Input:
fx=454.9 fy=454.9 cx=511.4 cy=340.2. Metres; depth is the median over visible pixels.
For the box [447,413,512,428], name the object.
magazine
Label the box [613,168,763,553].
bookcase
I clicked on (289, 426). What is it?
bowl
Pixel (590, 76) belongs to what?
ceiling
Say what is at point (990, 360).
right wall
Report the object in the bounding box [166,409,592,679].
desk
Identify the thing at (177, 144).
--
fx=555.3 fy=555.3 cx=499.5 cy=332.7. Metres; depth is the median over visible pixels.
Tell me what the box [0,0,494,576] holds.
==
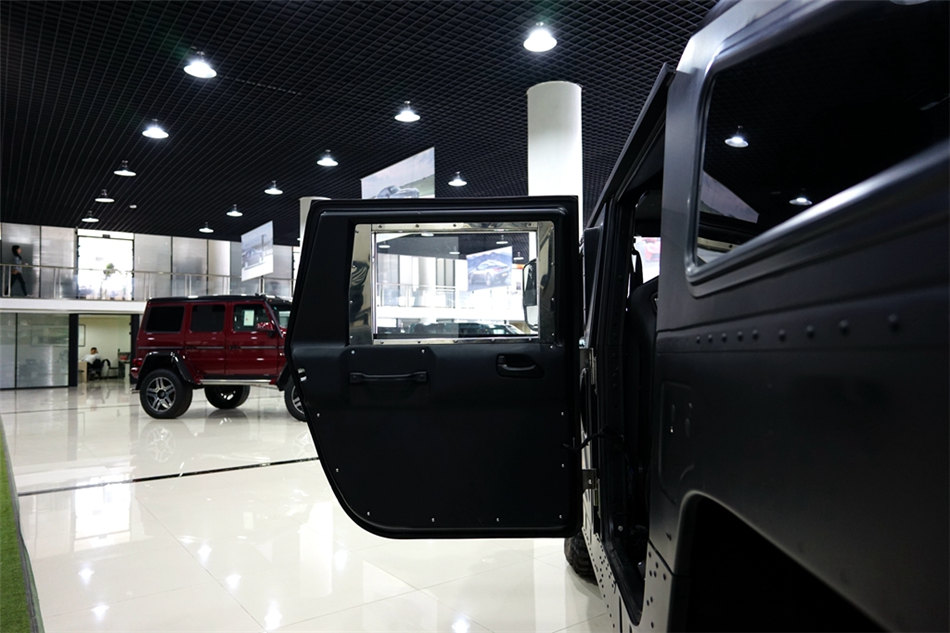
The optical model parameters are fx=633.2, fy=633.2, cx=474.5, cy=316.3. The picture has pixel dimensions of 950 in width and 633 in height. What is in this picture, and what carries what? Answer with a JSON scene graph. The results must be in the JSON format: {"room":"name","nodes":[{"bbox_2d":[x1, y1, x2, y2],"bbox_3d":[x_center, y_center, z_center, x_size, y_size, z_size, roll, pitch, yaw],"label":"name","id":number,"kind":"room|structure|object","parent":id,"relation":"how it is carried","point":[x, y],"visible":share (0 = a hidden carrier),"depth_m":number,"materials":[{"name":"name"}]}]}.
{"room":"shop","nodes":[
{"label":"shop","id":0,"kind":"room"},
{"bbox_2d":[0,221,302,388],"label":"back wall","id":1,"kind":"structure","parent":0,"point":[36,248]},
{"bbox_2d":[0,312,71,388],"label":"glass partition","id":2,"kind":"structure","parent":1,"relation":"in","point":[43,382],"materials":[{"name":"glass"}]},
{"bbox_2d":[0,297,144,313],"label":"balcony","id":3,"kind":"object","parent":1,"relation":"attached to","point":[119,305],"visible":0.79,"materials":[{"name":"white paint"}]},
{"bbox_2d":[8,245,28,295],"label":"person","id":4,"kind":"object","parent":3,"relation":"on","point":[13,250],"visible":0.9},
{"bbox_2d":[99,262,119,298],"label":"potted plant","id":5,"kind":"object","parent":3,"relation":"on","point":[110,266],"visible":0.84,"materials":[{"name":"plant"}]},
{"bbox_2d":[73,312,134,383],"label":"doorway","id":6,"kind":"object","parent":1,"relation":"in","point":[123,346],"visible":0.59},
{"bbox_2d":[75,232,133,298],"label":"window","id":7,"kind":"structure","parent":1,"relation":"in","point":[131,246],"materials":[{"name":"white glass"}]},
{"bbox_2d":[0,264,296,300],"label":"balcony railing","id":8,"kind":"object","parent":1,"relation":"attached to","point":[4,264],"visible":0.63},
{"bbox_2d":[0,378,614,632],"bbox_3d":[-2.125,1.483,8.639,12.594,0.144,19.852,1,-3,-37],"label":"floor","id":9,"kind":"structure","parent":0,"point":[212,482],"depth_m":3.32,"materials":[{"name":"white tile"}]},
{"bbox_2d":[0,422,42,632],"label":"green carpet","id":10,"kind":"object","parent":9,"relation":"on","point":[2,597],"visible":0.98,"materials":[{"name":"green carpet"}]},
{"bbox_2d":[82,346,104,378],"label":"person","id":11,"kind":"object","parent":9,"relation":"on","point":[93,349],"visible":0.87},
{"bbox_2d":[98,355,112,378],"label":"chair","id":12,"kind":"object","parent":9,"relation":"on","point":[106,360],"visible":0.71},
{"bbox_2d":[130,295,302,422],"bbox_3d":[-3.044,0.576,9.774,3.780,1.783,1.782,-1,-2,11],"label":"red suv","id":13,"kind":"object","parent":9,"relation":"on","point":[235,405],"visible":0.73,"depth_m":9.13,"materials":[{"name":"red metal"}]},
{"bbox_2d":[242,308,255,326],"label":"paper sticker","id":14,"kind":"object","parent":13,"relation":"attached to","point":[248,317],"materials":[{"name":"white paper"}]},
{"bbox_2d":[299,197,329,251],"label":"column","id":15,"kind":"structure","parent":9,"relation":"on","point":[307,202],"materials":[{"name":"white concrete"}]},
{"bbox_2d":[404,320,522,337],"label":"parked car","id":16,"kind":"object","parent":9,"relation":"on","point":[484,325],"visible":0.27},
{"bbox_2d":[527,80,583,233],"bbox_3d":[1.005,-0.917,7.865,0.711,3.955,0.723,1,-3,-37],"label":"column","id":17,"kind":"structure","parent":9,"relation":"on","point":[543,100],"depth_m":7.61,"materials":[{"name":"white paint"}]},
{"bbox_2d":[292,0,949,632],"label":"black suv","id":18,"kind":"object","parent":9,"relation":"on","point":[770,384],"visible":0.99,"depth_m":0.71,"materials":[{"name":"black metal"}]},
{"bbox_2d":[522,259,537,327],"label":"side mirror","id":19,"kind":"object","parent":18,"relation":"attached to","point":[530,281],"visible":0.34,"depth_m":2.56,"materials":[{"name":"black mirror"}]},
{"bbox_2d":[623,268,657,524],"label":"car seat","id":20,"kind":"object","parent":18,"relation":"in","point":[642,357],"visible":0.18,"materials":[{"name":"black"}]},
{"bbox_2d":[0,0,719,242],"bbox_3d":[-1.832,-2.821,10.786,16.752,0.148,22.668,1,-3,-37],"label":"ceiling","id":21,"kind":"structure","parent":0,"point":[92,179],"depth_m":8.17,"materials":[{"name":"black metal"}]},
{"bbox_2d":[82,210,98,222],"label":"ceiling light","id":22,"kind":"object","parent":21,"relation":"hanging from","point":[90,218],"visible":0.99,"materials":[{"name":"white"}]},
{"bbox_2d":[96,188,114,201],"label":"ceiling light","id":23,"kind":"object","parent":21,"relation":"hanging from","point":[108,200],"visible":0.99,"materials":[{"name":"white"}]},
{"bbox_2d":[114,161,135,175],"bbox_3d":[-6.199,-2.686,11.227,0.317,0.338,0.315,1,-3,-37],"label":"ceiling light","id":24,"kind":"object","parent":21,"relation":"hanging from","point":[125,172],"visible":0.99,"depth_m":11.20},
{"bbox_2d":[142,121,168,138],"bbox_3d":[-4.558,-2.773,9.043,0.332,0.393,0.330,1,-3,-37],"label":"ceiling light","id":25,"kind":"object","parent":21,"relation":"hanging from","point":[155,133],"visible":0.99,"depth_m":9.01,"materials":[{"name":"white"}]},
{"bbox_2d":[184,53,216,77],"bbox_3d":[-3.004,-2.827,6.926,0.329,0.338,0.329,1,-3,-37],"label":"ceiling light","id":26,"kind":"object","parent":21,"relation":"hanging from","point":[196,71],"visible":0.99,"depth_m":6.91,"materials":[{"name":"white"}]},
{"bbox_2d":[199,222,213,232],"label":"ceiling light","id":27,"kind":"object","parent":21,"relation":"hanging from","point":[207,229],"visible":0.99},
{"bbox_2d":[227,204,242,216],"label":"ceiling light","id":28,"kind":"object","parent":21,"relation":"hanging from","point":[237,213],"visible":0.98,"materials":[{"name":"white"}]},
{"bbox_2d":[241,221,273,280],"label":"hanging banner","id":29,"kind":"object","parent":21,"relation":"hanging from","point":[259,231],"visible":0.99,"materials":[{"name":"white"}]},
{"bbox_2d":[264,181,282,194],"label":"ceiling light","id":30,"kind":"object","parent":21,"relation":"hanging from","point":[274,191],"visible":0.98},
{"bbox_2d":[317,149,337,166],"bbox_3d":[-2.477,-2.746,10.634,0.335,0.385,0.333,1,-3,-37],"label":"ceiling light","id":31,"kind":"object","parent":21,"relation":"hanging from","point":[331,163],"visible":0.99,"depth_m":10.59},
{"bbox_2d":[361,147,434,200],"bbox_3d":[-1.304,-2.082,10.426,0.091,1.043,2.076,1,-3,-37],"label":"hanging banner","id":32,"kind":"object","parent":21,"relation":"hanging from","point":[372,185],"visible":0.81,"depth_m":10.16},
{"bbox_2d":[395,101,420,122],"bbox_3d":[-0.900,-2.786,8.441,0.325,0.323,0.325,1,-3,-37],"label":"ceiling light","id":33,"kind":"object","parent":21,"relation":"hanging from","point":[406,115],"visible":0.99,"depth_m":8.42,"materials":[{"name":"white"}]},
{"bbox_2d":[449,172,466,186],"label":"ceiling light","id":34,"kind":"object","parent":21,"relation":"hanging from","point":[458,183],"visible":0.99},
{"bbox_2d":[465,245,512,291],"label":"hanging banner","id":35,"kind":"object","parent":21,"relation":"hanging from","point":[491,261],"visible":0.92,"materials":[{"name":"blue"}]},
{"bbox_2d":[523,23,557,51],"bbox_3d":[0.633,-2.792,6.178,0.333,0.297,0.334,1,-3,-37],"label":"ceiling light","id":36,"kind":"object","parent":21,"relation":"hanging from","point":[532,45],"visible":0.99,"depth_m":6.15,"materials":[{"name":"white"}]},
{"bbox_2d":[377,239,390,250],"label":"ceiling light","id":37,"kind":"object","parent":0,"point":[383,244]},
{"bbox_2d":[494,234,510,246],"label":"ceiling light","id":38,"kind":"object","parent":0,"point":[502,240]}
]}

What needs to be done:
Return every line above that contains the word "median".

Result of this task:
fx=454.9 fy=454.9 cx=511.4 cy=340.2. Metres; depth is the median over visible pixels.
fx=555.3 fy=555.3 cx=499.5 cy=332.7. Metres; depth is the median over visible pixels.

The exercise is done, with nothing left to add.